▸ PROBLEM STATEMENT: An exact copy of the lines from the top of the data through the line with "Figure 4. FTIR spectrum of nanosilver." is what you should give, with no pictures in it.

▸ SOURCE INFORMATION:
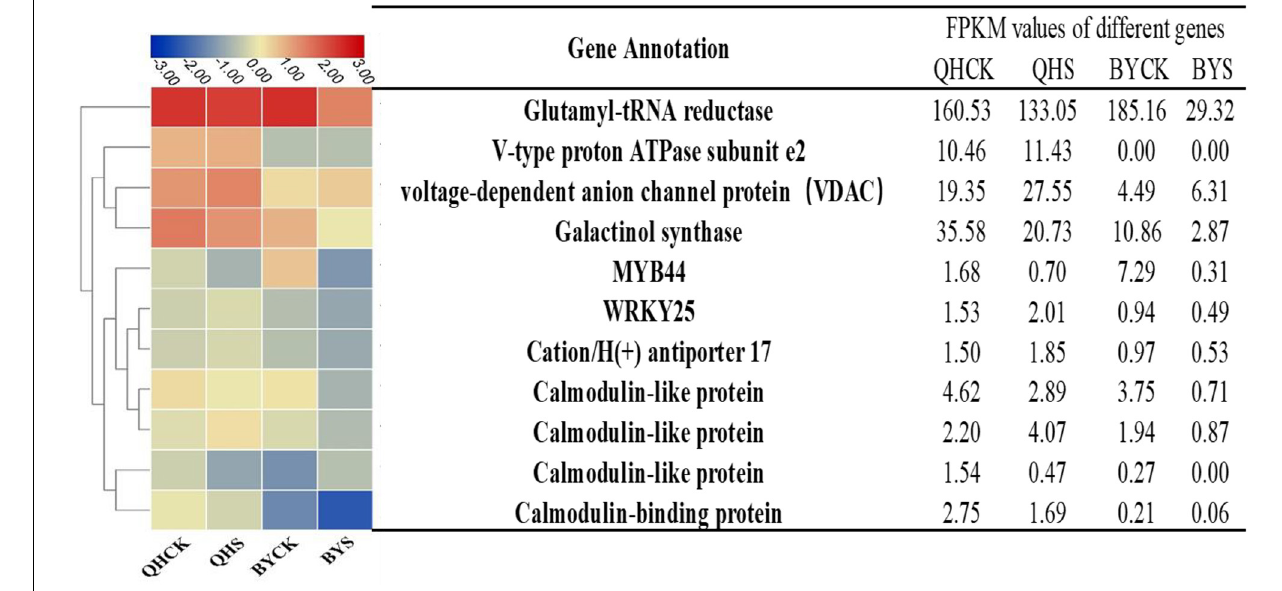
FIGURE 8 | Heat map analysis of FPKM values of 11 key DEGs responding to salt stress in the transcriptome data in Qinghua45 (QH) and Biyuchunhua (BY). Color scale represents FPKM values. Data are the means of three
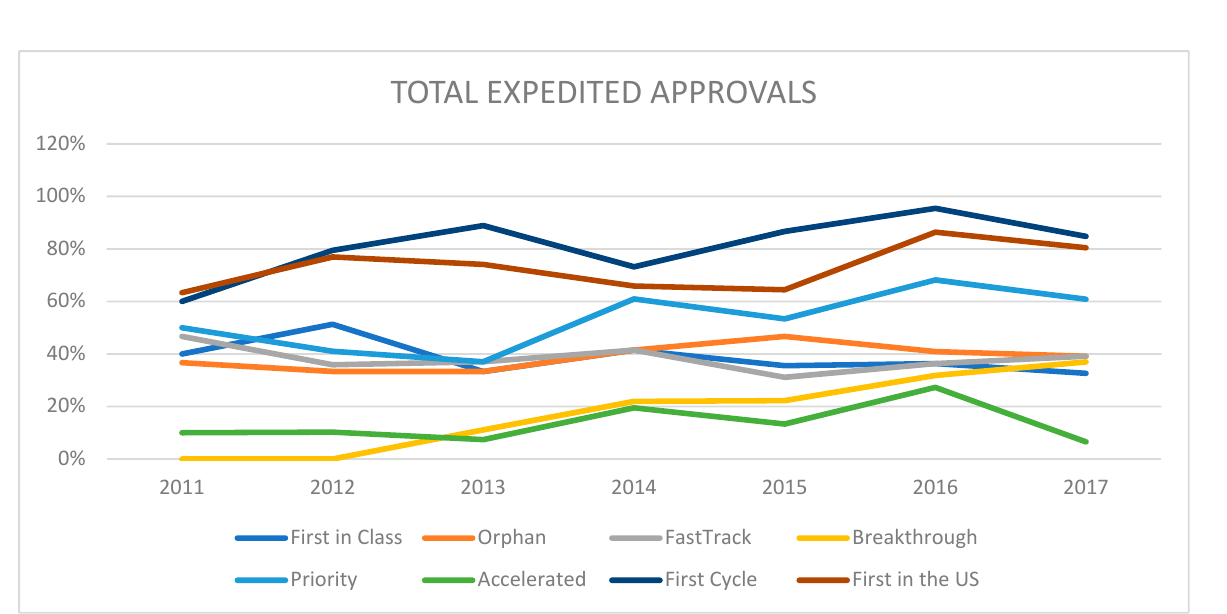
Figure 2. Time trend analysis showing relative percentage of expedited development and FDA review programs granted to each newly approved NME from 2011–2017. Drugs can be associated with more than one program.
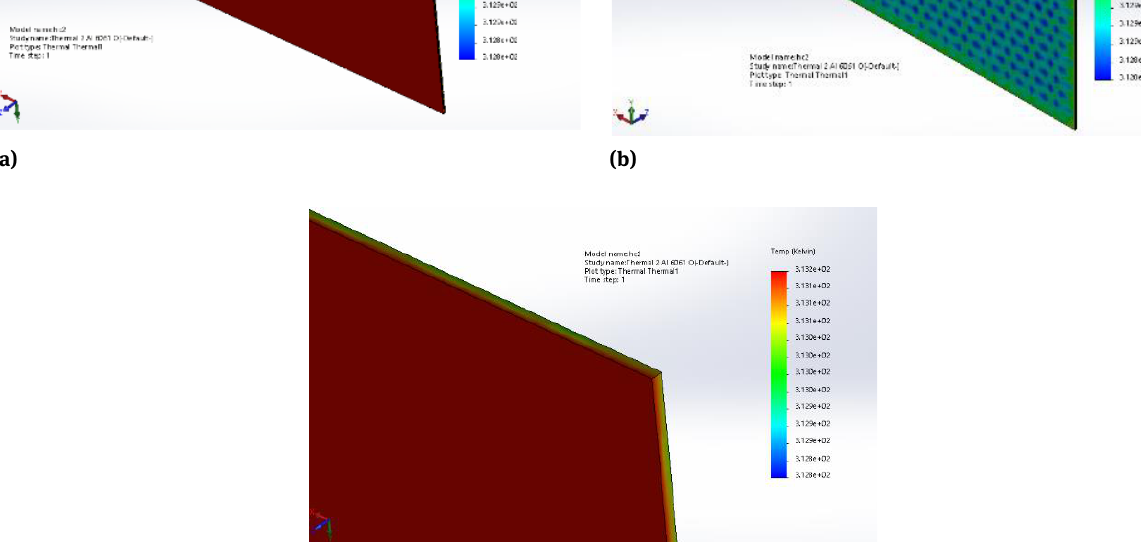
Figure 19: Result of the thermal simulation for the general honeycomb: (a) outer surface, (b) inner surface, and (c)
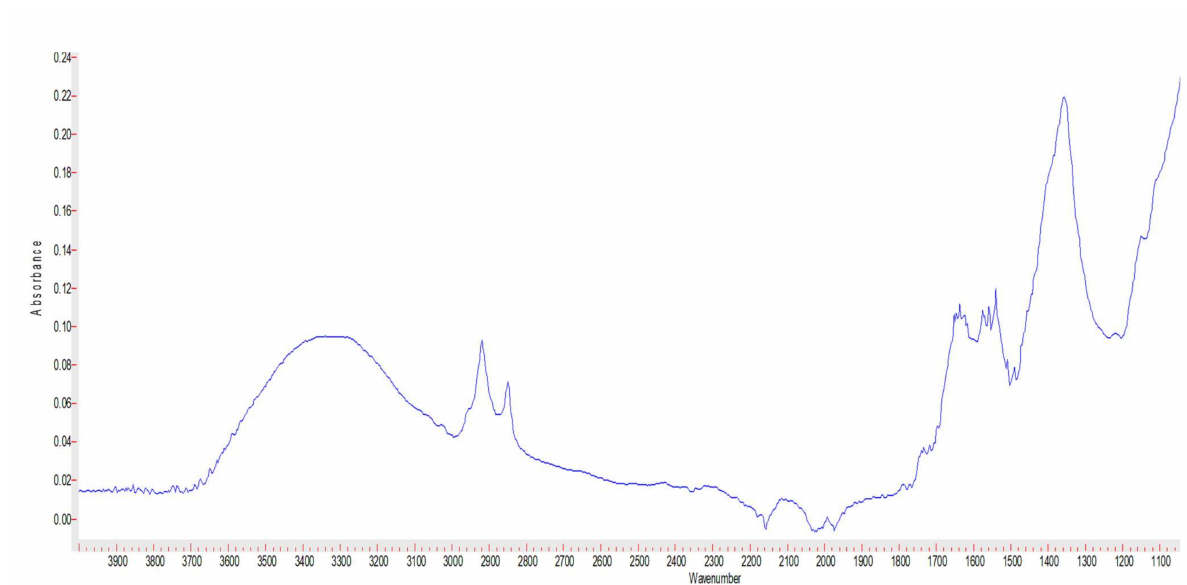
Figure 4. FTIR spectrum of nanosilver.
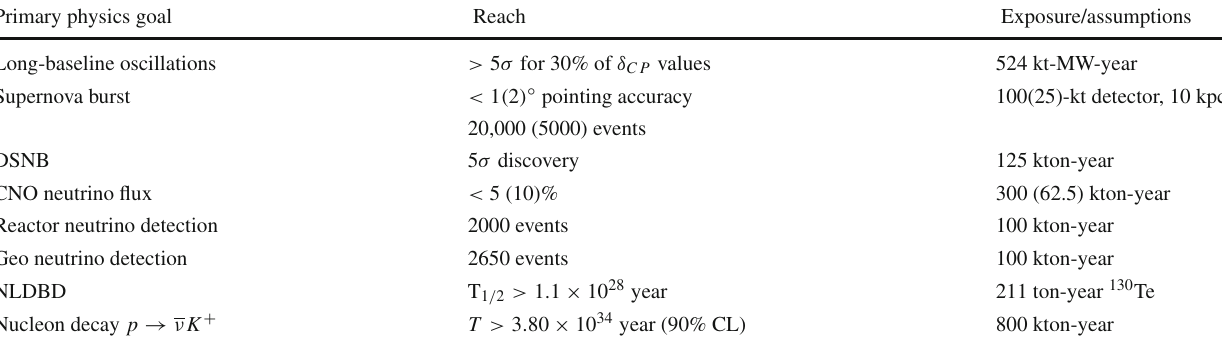
Table 1 Theia physics reach. Exposure is listed in terms of the fiducial volume assumed for each analysis. For NLDBD the target mass assumed is the mass of the candidate isotope within the fiducial volume Primary physics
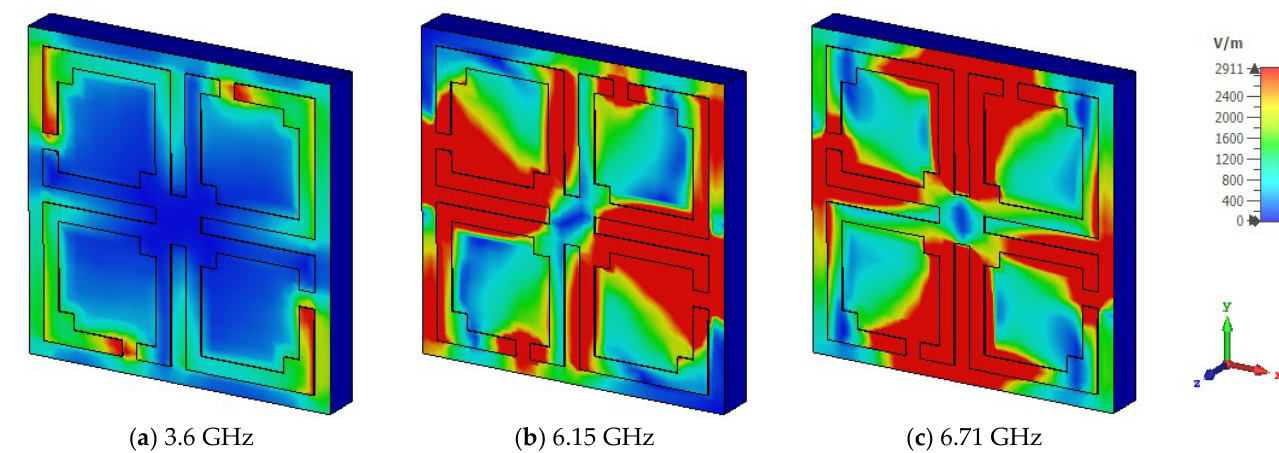
Figure 8. Electric field distribution of MM structure at three different resonance frequencies.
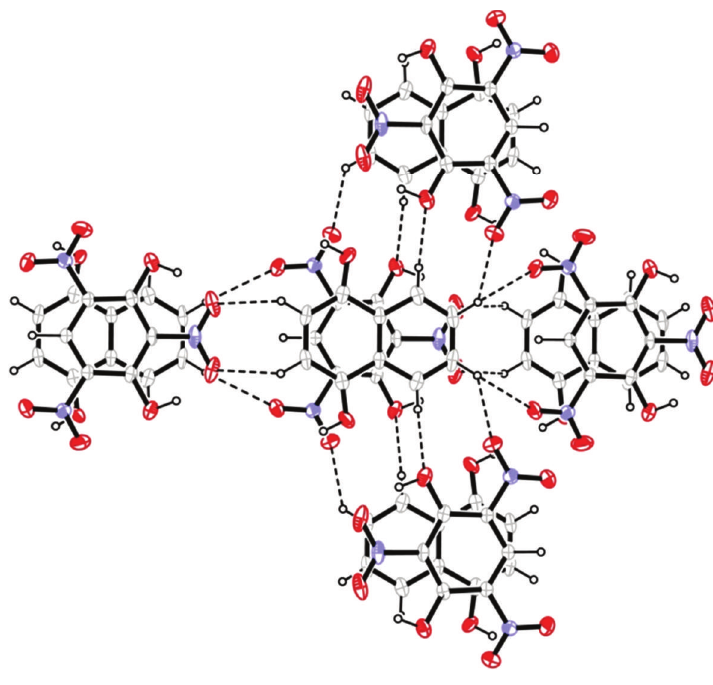
Figure 7: The arrangement of polymeric chains along 𝑎 and 𝑏 axis.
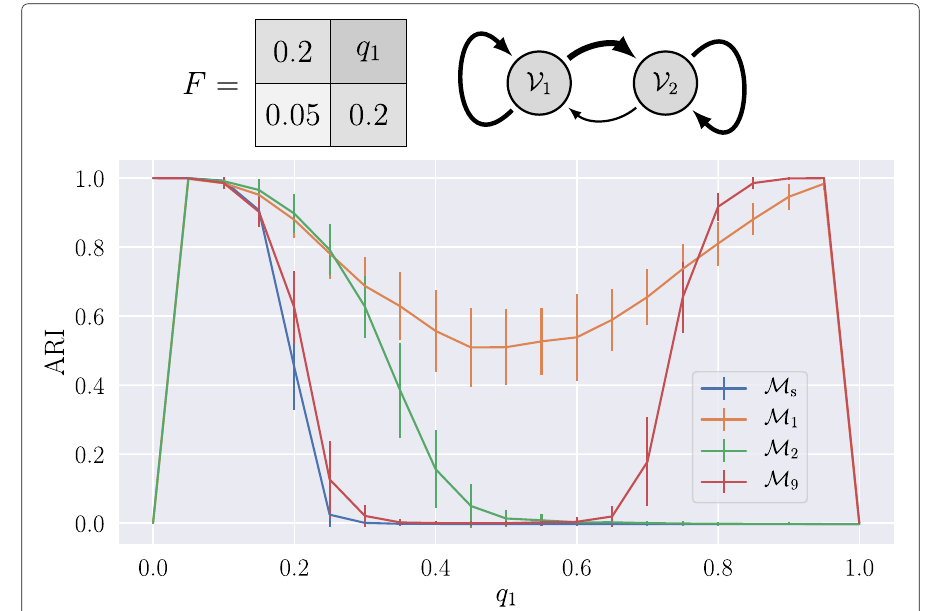
Fig. 6 Top: DSBM parameters for Example 2 Experiment 1. Left panel, the connection matrix for this model (Eq. 5). Right panel, a schematic diagram of the structure: larger arrows represent connections with higher probabilities. Bottom: Performance on this benchmark using structural MAMs. We compare with standard symmetrization M s . We perform 100 repeats, and error bars are one sample standard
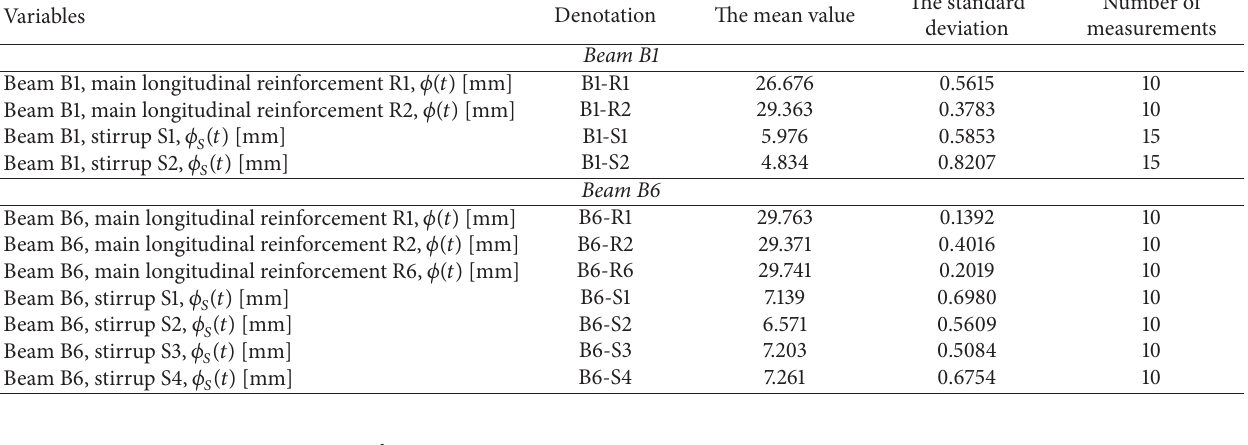
Table 2: Measured values of reinforcement diameters.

▸ RESPONSE AREA:
FIGURE 8 | Heat map analysis of FPKM values of 11 key DEGs responding to salt stress in the transcriptome data in Qinghua45 (QH) and Biyuchunhua (BY). Color scale represents FPKM values. Data are the means of three
Figure 2. Time trend analysis showing relative percentage of expedited development and FDA review programs granted to each newly approved NME from 2011–2017. Drugs can be associated with more than one program.
Figure 19: Result of the thermal simulation for the general honeycomb: (a) outer surface, (b) inner surface, and (c)
Figure 4. FTIR spectrum of nanosilver.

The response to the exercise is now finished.